Eisenstein Criterion with a twist

Solution 1:

Here is the standard proof, mentioned by Arturo and Gerry

$$P(x)=\frac{x^p-1}{x-1} \,.$$

Then

$$P(x+1) = \frac{(x+1)^p-1}{x} =\frac{ \sum_{k=0}^p \binom{p}{k}x^p -1}{x}=x^{p-1} \sum_{k=1}^{p-1} \binom{p}{k}x^{k-1} \,.$$

It is trivial to show that $p| \binom{p}{k}$ for all $1 \leq k \leq p$ and that $p^2 \nmid \binom{p}{1}$, thus Eisenstein Criteria can be applied.

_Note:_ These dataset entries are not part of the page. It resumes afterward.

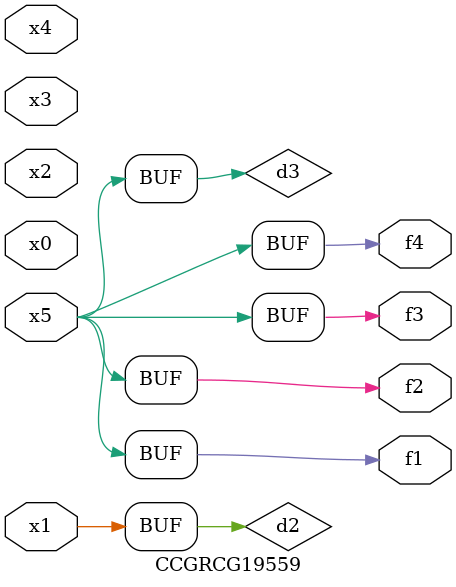
<source format=v>
module CCGRCG19559(
	input x0, x1, x2, x3, x4, x5,
	output f1, f2, f3, f4
);

	wire d1, d2, d3;

	not (d1, x5);
	or (d2, x1);
	xnor (d3, d1);
	assign f1 = d3;
	assign f2 = d3;
	assign f3 = d3;
	assign f4 = d3;
endmodule

</source>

Since $P(x+1)$ is irreducible, we have $P(x)$ is also irreducible...

Solution 2:

Writing down Arturo's answer: if $\,f(x):=x^{p-1}+x^{p-2}+...+x+1\,$ , then $$f(x+1)=(x+1)^{p-1}+(x+1)^{p-2}+...+(x+1)+1=$$ $$=\sum_{k=0}^{p-1}\binom {p-1}{k}x^k+\sum_{k=0}^{p-2}\binom{p-2}{k}x^k+\ldots+\sum_{k=0}^1\binom{1}{k}x^k+\sum_{k=0}^0\binom{0}{0}x^k$$

so the coefficient of $\,x^j\,\,,\,0\leq j\leq p-1\,$ , in the above is: $$\sum_{m=1}^{p-j}\binom{p-m}{j}=\sum_{m=0}^{p-1-j}\binom{j+m}{j}\,\text{, and, of course, }\,\,\binom{t}{r}=0\,\,\text{whenever}\,\,r>t $$

We shall prove by induction on $\,j\,$ that the above coefficient is divisible by $\,p\,$:

$$ ==\,\,\text{For}\,\,j=0:\,\,\sum_{m=0}^{p-1}\binom{m}{0}=\sum_{m=0}^{p-1}\,1=p$$

Assume now for $\,l\leq j-1\,$ and we shall prove for $\,l=j\,$ . We use the basic identity $$\binom{a+1}{b+1}=\binom{a}{b+1}+\binom{a}{b}\,:$$

$$\sum_{m=0}^{p-1-k}\binom{m+j}{j}=\sum_{m=0}^{p-1-j}\binom{m+j-1}{j}+\sum_{m=0}^{p-1-j}\binom{m+j-1}{j-1}=$$

$$\sum_{m=0}^{p-j}\binom{m+j-1}{j}-\binom{p-1}{j}+\sum_{m=0}^{p-j}\binom{m+j-1}{j-1}-\binom{p-1}{j-1}\;\;\;(**)$$

The third sum above is divisible by $\,p\,$ by the inductive hypthesis, also:

$$\binom{p-1}{j}+\binom{p-1}{j-1}=\binom{p}{j}=p\cdot\frac{(p-j+1)(p-j+2)\cdot\ldots\cdot(p-1)}{j!}$$ is divisible by $\,p\,$ , and making the substitution $\,j\to t-1\,$ in the first sum in (**) we get

$$\sum_{m=0}^{p-j}\binom{m+j-1}{j}\to\sum_{m=0}^{p-t+1}\binom{m+t-2}{t-1}=\sum_{m=0}^{p-t}\binom{m+t-1}{t-1}$$ Which again is the same sum as in $\,(**)\,$ and the inductive hypothesis again gives divisibility by $\,p\,$, getting thus that the whole expression (**) is divisible by $\,p\,$